Military spouses were 10 times as likely to have moved to a new state in the past year than the average American, according to a combined 2012 study by the Treasury and Defense departments. Surveys suggest that anywhere from 35% to 50% of military spouses work in professions that require licensure, and nearly 75 percent of them would need to be relicensed upon transferring to a new state. Perhaps as a result, the unemployment rate for military spouses is 16 percent, while the national unemployment rate is only 4.1 percent.

The Pentagon has a State Liaison Office, which has worked with states to increase licensing portability for military spouses, and several states have enacted reforms. Florida recently passed legislation enabling military spouses to transfer out-of-state licenses at no cost. But that won’t help Ms. Del Castillo. California didn’t require her to be licensed in the first place.

The federal government can also play a role in reform efforts. The Alternatives to Licensing that Lower Obstacles to Work Act, introduced by Sens. Mike Lee and Ben Sasse, would save military spouses from having to obtain a new professional license if they move across state lines but still work on a federally owned military installation.

All Americans ought to have access to license portability. States should perform extensive reviews of their licensing laws and eliminate requirements that lack a clear connection to public safety. Lawmakers should also forgo implementing new licensing requirements for any profession that doesn’t involve a quantifiable risk to public health and safety, or for which less burdensome options such as inspections or bonding can be just as effective.

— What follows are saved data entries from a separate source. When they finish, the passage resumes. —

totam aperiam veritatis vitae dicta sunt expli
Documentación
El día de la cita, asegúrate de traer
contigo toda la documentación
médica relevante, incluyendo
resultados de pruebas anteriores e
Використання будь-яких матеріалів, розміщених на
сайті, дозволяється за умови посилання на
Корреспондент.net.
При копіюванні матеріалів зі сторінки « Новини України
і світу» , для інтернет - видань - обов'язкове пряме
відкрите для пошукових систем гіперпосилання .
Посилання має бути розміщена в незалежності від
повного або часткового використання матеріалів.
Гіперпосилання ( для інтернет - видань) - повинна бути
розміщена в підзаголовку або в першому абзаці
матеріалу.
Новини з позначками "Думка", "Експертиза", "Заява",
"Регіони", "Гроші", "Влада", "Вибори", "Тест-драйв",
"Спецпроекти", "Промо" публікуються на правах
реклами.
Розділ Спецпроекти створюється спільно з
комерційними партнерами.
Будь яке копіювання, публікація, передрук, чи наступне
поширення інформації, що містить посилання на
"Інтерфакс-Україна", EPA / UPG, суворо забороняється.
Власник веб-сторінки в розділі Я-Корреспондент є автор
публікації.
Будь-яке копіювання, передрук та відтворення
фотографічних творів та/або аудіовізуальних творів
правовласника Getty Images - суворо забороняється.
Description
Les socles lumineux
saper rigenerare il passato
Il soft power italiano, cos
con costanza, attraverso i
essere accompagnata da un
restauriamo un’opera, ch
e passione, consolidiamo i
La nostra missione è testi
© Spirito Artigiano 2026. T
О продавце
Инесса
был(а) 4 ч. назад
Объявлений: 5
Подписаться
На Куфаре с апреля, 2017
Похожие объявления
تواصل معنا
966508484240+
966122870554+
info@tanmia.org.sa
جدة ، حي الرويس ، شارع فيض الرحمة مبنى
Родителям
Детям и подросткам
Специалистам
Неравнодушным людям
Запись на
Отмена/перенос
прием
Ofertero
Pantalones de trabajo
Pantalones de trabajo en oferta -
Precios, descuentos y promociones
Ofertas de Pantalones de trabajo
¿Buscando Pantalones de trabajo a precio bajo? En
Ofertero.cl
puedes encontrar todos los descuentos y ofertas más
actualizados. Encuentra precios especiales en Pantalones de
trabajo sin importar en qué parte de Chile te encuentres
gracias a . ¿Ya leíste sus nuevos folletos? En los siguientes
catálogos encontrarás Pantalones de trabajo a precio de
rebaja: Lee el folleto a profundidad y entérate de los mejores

And more states should forge interstate compacts that create uniform licensing requirements. One promising model is the temporary licensure compact recently proposed in these pages by Labor Secretary Alex Acosta and South Dakota Gov. Dennis Daugaard. It would allow workers who have been licensed in any profession or occupation in other participating states to receive, upon request within 30 days, an in-state temporary license.

Lawmakers at every level of government need to ensure that all Americans—and especially the family members of those in uniform—have the freedom and flexibility to earn a living in their chosen professions.